Day 2 – A mammoth walk

Day 2 started well, for some unknown reason I managed to go to bed a normal time on the end of the first day and wake up pretty much in the morning. Jet lag seemingly sorted after one night. Although ask Claire about my snoring and you may get a less positive reaction about my first nights sleep,

After such a good kip the decision we’d held off making the night before to go on a walking tour or not was made and we headed off to meet our guide and walking group after quickly picking up a hat after I’d decided I didn’t really need one when I left Melbourne. The most annoying thing about this is I do have about 20 hats, oh well I now have 21.

Our walking guide was a very tall man called Barnaby, and when I say tall I mean over 2 metres too. Originally from London, he’d been in Berlin for nearly 12 years and had a background in political science so he definitely made for a good guide not only of the sights of the old East Berlin but also good at explaining the political situation too.

The tour took us 4 hours and my feet definitely knew it by the end. We took in a few sights we’d seen the day before but it was quite an impressive range of things to see. We saw Musuem Island, Lutheran Cathedral, Brandenburg Gate, Checkpoint Charlie, a section of the Berlin Wall and stood on top of Hitler’s bunker.
Probably one of the most interesting sights was the ‘Memorial to the murdered Jews of Europe’. A large expanse with different rectangular sized blocks throughout. We were told the design was particularly controversial for a number of reason. Firstly the memorial only recognises one group of people persecuted by the Nazis, secondly there is no graffiti on it which is unusual for Berlin and thirdly the company that provided the anti graffiti surface on each block had direct links back to the Nazis. The memorial itself was interesting (the picture is above) it definitely sums up a graveyard on a hill sort of feel. For me and I don’t know why, I imagined those graveyards in western films with a little white church and graveyard on a hill. But the memorial spoke to me of hope to, the pathways through the middle sunk quite deep but the deeper you went the higher the blocks were. So if you look from the outside the memorial peaks in the middle when it’s at its lowest. It’s definitely quite a solemn place but one I’m glad I’ve seen.

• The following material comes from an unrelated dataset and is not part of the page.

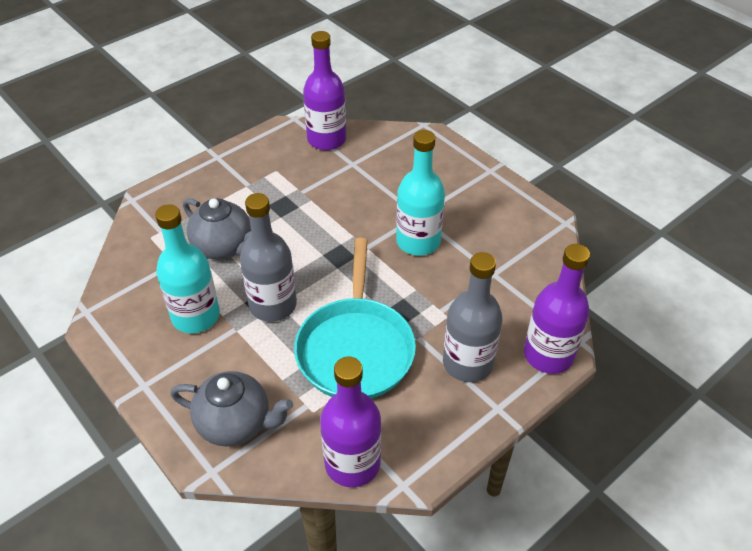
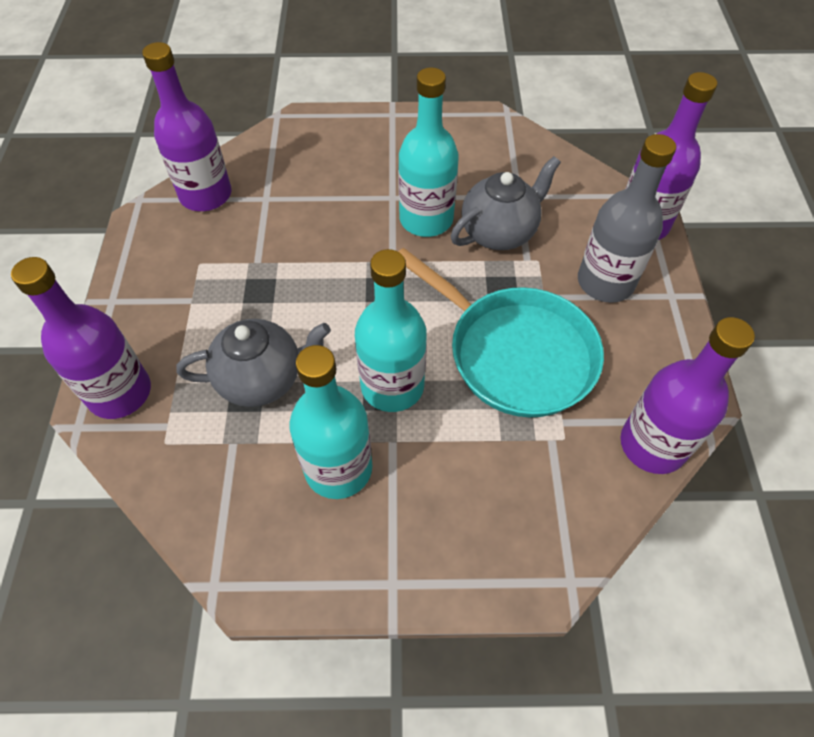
camera: 50 degrees left, 10 degrees up
grey teapot [171,371,293,446] -> grey teapot moved to [451,156,561,250]
grey bottle [240,193,297,322] -> turquoise bottle [355,249,427,412]
none -> purple bottle [11,257,151,419]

After our mammoth walk we decided a beer and a bit of food was in order. And what better than my favourite food, a proper German pizza. Beer is ridiculously cheap here, but then again maybe it’s crazily expensive in Melbourne. Even our tour guide mentioned this when we were wandering around. He thought it was a bit funny I think that the two people from Melbourne were actually a Kiwi and an Englishman.
We were started to run out of puff after the meal and the 30c heat for the second day running. However a pop to the supermarket and my new favourite soft drink, Spezi, a lemon Caffeine drink soon perked me back up and off to the DDR museum we went. A very well done museum with lots of interactive opening of draws and recreations of things from East Germany. The highlight for was probably the fully recreated East Germany apartment with original fittings.

Our evening ended at Monsieur Vuong, a very highly rated Vietnamese restaurant. The food was fresh and tasty and the beer was cold. What more could you want.